En cause ? Les voitures bien sûr. Mais les générateurs restent l’un des principaux accusés. Les Libanais n’ayant d’autres choix que d’y recourir pour se fournir en électricité quand l’État peine à assurer 10 à 12 heures de courant par 24 heures en moyenne.

Pourtant, avec environ 300 jours d’ensoleillement par an, le Liban pourrait figurer parmi les pays pionniers en matière d’énergie verte. Las, le solaire – l’une des principales sources d’énergie durable – ne représente aujourd’hui que 0,35 % du total de l’électricité produite.

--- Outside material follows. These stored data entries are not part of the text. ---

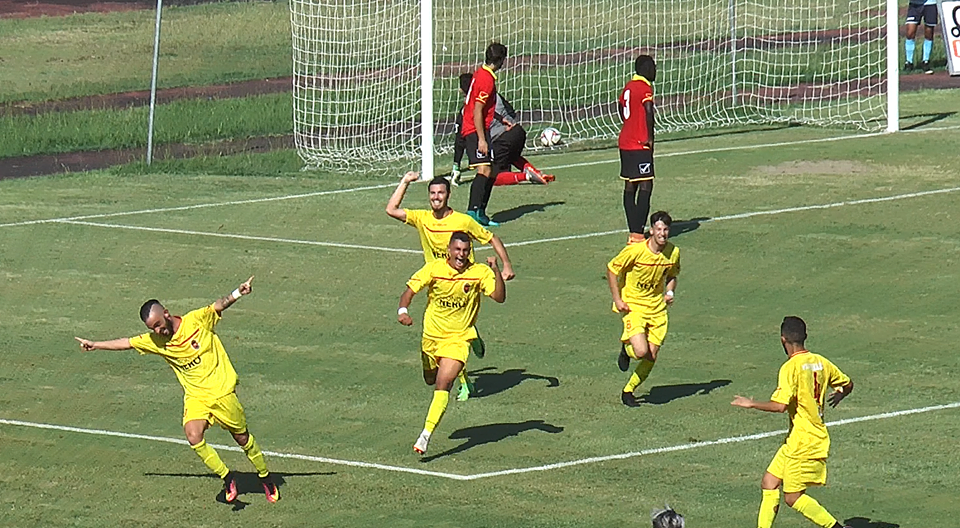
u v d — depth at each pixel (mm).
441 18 135875
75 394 50156
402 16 131875
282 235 70375
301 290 61406
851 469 41531
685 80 114250
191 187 82125
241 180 84062
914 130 90562
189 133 100938
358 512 39844
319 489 41562
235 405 39906
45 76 128250
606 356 52656
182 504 40844
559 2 142875
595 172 83312
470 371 51469
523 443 44625
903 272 60875
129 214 75375
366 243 68562
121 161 91812
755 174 80125
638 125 63844
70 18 155125
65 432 46594
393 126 101875
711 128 97438
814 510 35812
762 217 70438
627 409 47281
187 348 39531
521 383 50094
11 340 55750
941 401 46781
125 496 41500
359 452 44375
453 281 43000
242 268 64750
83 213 75812
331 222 72625
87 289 62156
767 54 122125
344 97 110188
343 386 50281
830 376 36344
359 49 114625
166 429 46875
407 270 64000
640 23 128750
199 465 43875
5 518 40031
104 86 123375
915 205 71312
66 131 101188
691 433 45000
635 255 46031
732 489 40500
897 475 41000
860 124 94500
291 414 47688
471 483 41594
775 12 136750
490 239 48562
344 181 83188
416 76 116812
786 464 36000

Des initiatives viennent malgré tout donner un regain d’espoir : deux villages recourent collectivement aux panneaux solaires pour garantir à leurs habitants l’électricité 24 heures sur 24, afin de réduire – voire d’éviter – l’usage des générateurs. « Nous étions à la recherche d’une solution écologique pour remplacer les générateurs », explique Rachid Geagea, président de la municipalité de Bchaalé, qui compte 250 foyers à l’année, et qui a démarré sa mutation verte en 2018.

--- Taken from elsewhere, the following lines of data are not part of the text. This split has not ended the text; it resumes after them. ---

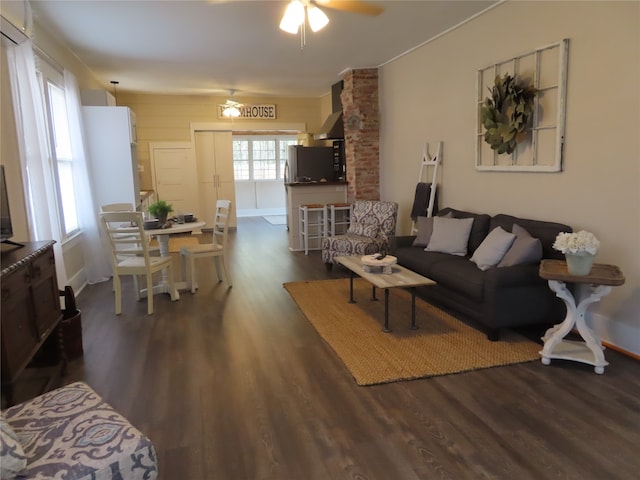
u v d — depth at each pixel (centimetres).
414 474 194
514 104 380
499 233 362
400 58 591
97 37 473
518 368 290
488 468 197
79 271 506
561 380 273
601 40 310
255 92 855
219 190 938
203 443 218
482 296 331
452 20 450
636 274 299
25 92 361
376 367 293
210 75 685
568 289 311
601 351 283
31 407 175
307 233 670
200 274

Au stade de l'expérimentation

Dans ce village du Nord, la municipalité est entrée en contact avec Energy 24, un fabricant de système de stockage d'énergie électrique. La possibilité d’y mener un “projet pilote” a convaincu l’entreprise d’investir 650 000 dollars pour la construction d’un parc solaire d’une capacité de 300 kilowatts peak (kWp), le raccordement aux réseaux ainsi que l’installation des batteries d’une durée de dix ans et des compteurs. « Nous avons signé un contrat de neuf ans, renouvelable pour fournir une puissance de 10 ampères au moment des coupures. Je ne rentre pas dans mon investissement, mais je prouve que ma technologie peut fonctionner pour des projets d’une grande ampleur », assure Antoine Saab, PDG de la start-up fondée en 2011.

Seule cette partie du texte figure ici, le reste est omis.